News Release Issued by the International Secretariat of Amnesty International, 20 July 2005
UK: Jordan assurances not worth the paper they are written on
Responding to UK Home Secretary Charles Clarkes announcement today (20 July) that an agreement has been reached with Jordan, whereby the UK will be able to deport Jordanian nationals with a Memorandum of Understanding that they will not be tortured or ill-treated, Amnesty International's Europe and Central Asia Director Nicola Duckworth said:
Memoranda of Understanding are not a new idea. But such promises from countries like Jordan, which are known to use torture, are not worth the paper they are written on."
These assurances rely on the good faith of states that are known to torture their subjects -- a practice which few states admit to. How does Charles Clarke propose to monitor whether these promises are being honoured?"
"It is unacceptable for the UK to try to circumvent the global ban on torture, which requires that no-one should be transferred to a country where they risk being tortured or ill-treated."
The UK Government must do its utmost to prevent any repeat of the appalling 7 July bombings, and to bring those responsible to justice.
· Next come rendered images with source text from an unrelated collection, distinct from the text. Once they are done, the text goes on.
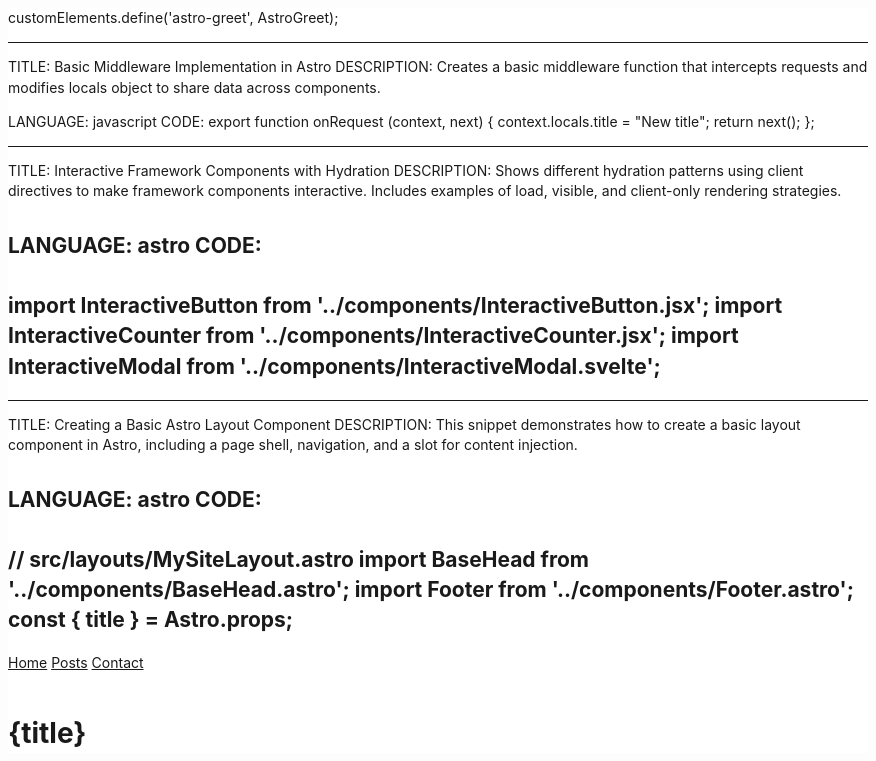   customElements.define('astro-greet', AstroGreet);
</script>

----------------------------------------

TITLE: Basic Middleware Implementation in Astro
DESCRIPTION: Creates a basic middleware function that intercepts requests and modifies locals object to share data across components.

LANGUAGE: javascript
CODE:
export function onRequest (context, next) {
    context.locals.title = "New title";
    return next();
};

----------------------------------------

TITLE: Interactive Framework Components with Hydration
DESCRIPTION: Shows different hydration patterns using client directives to make framework components interactive. Includes examples of load, visible, and client-only rendering strategies.

LANGUAGE: astro
CODE:
---
import InteractiveButton from '../components/InteractiveButton.jsx';
import InteractiveCounter from '../components/InteractiveCounter.jsx';
import InteractiveModal from '../components/InteractiveModal.svelte';
---

<InteractiveButton client:load />


<InteractiveCounter client:visible />


<InteractiveModal client:only="svelte" />

----------------------------------------

TITLE: Creating a Basic Astro Layout Component
DESCRIPTION: This snippet demonstrates how to create a basic layout component in Astro, including a page shell, navigation, and a slot for content injection.

LANGUAGE: astro
CODE:
---
// src/layouts/MySiteLayout.astro
import BaseHead from '../components/BaseHead.astro';
import Footer from '../components/Footer.astro';
const { title } = Astro.props;
---
<html lang="en">
  <head>
    <meta charset="utf-8">
    <meta name="viewport" content="width=device-width, initial-scale=1">
    <BaseHead title={title}/>
  </head>
  <body>
    <nav>
      <a href="#">Home</a>
      <a href="#">Posts</a>
      <a href="#">Contact</a>
    </nav>
    <h1>{title}</h1>
    <article>
      <slot /> <!-- your content is injected here -->
    </article>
But going soft on torture is not the answer to terrorism. The UK must remain steadfast in its opposition to this vile practice.
Amnesty International continues to have serious concerns over recent reports of prisoners being tortured and ill-treated while in incommunicado secret detention in Jordan. Former detainees -- including student protestors -- have alleged that they were beaten during interrogations, including with sticks and cables; that they were subjected to sleep deprivation, exposure to loud noises and that they and their families were threatened with rape and death.